Eben Moglen, a professor of law and history of law at Columbia University who serves pro bono as General Counsel for the Free Software Foundation, echoed Perens. “We need badly patent reform throughout the world. Patent litigation poses more problems than any other problem businesses face,” he said during the Linux Growth panel.

In an effort to eliminate bad patents, avoid frivolous litigation, and protect the Free Software Foundation’s charter of free software use, Moglen founded the Free Software Law Center (SFLC). “The foundation that the Free Software Foundation built for freedom needs scaling up,” explained Moglen, who defends programmers against patent lawsuits and claims brilliant minds among his clientele?”I’ve received more unsolicited e-mail from geniuses than just about anybody except maybe the admissions office at Harvard.”

“We need badly patent reform throughout the world.”?Eben Moglen, General Counsel for the Free Software Foundation

The SFLC is a law school that teaches young lawyers to take up the cause of free software development against patent litigation.

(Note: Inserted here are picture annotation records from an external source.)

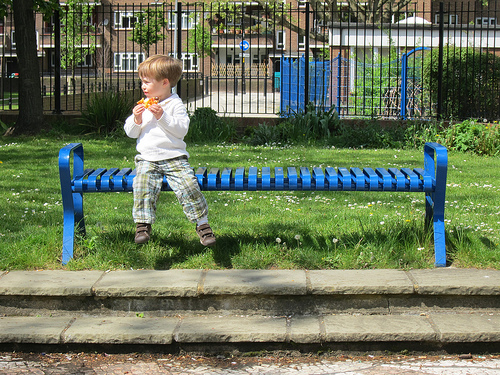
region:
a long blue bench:
[50, 143, 450, 273]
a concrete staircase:
[7, 263, 497, 348]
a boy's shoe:
[192, 225, 222, 245]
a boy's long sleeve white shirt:
[125, 89, 192, 151]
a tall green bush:
[421, 43, 498, 117]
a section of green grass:
[0, 133, 498, 268]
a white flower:
[291, 228, 301, 243]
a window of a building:
[113, 53, 144, 75]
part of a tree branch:
[8, 0, 56, 130]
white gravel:
[203, 355, 498, 374]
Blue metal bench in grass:
[50, 141, 447, 267]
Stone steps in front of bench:
[7, 269, 498, 356]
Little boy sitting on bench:
[120, 56, 225, 245]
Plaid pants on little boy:
[129, 154, 215, 225]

As holder of the most software patents in the world, IBM would seem the ideal villain in this freedom-vs.-IP owners debate, but Big Blue, having been an avid proponent of Linux growth for several years, seems in an unlikely position to enforce them; a legal attack would scare off potential adopters (read: customers) and would be at odds with the company’s current strategy.

With its contributions to and backing of open source projects Apache Derby (Java relational database), Geronimo (J2EE application server), and Harmony (J2SE 5 implementation), IBM is focusing on “how do we encourage growth for IT at large,” according to Senior Vice President of IBM’s Software Group Steve Mills. “A community is growing around these offerings to bring a vitality that leads to new functionality, new solutions,” he said.

Mills explained that IBM hopes these innovations move the industry forward and encourage adoption. With an open source revenue model that offers paid services for free products (“combining ‘free’ and ‘fee'”), Mills said, “it’s evident, across things that IBM is doing, that combinations of open source and traditional commercial products can coexist.”